__WORK INSTRUCTIONS__
After checking the listing below, say how many of its lines contain the string "Paris". Only the number is needed.

__DATA FOR THE TASK__
+-------+

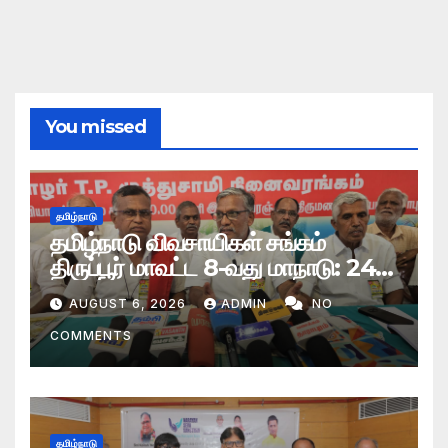
You missed
தமிழ்நாடு
தமிழ்நாடு விவசாயிகள் சங்கம்
திருப்பூர் மாவட்ட 8-வது மாநாடு: 24
தீர்மானங்கள் நிறைவேற்றம்
AUGUST 6, 2026
ADMIN
NO
COMMENTS
தமிழ்நாடு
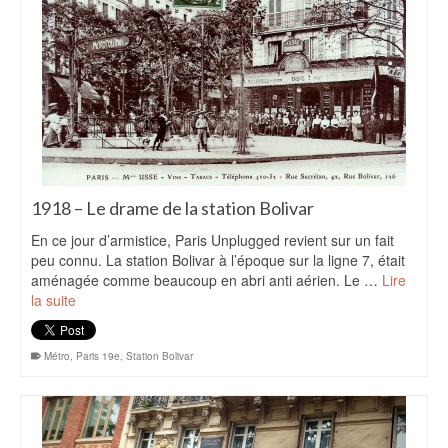
1918 – Le drame de la station Bolivar
En ce jour d’armistice, Paris Unplugged revient sur un fait
peu connu. La station Bolivar à l’époque sur la ligne 7, était
aménagée comme beaucoup en abri anti aérien. Le …
Lire
la suite
Métro
,
Paris 19e
,
Station Bolivar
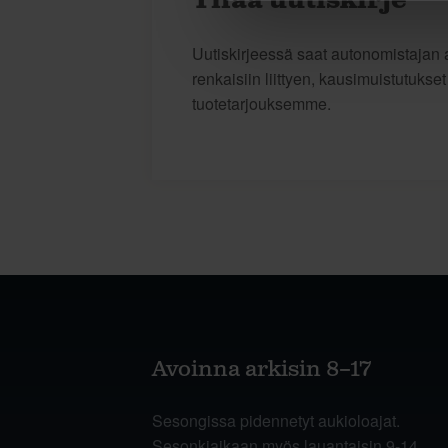
Tilaa uutiskirje
Uutiskirjeessä saat autonomistajan a
renkaisiin liittyen, kausimuistutukse
tuotetarjouksemme.
Avoinna arkisin 8–17
Sesongissa pidennetyt aukioloajat.
Sesonkiaikaan myös lauantaisin 9-14.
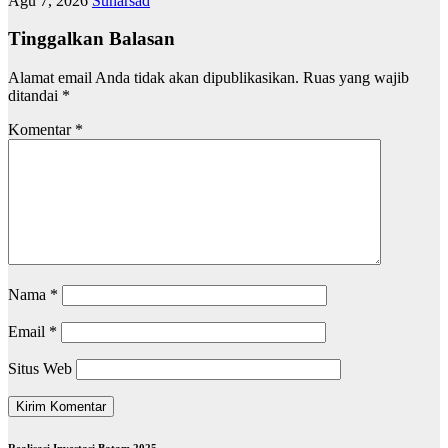
Agu 7, 2026
Suharsad
Tinggalkan Balasan
Alamat email Anda tidak akan dipublikasikan.
Ruas yang wajib
ditandai
*
Komentar
*
Nama
*
Email
*
Situs Web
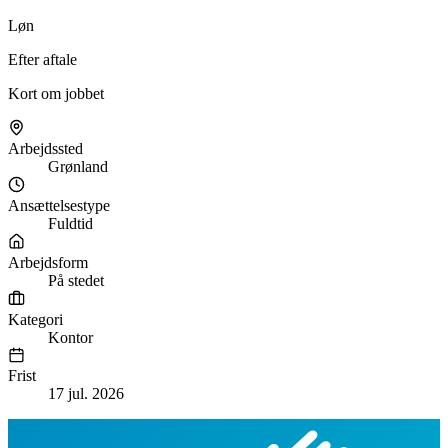
Løn
Efter aftale
Kort om jobbet
Arbejdssted
Grønland
Ansættelsestype
Fuldtid
Arbejdsform
På stedet
Kategori
Kontor
Frist
17 jul. 2026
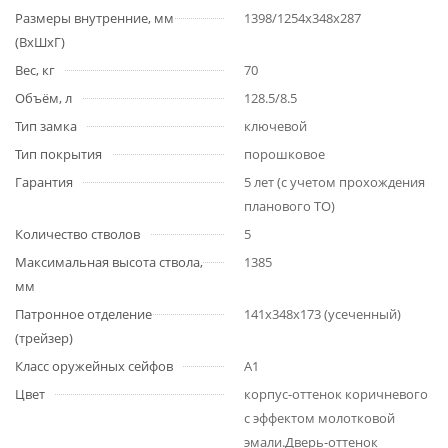
Размеры внутренние, мм
1398/1254x348x287
(ВхШхГ)
Вес, кг
70
Объём, л
128.5/8.5
Тип замка
ключевой
Тип покрытия
порошковое
Гарантия
5 лет (с учетом прохождения
планового ТО)
Количество стволов
5
Максимальная высота ствола,
1385
мм
Патронное отделение
141х348х173 (усеченный)
(трейзер)
Класс оружейных сейфов
А1
Цвет
корпус-оттенок коричневого
с эффектом молотковой
эмали.Дверь-оттенок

+-------+

__TASK SOLUTION__
2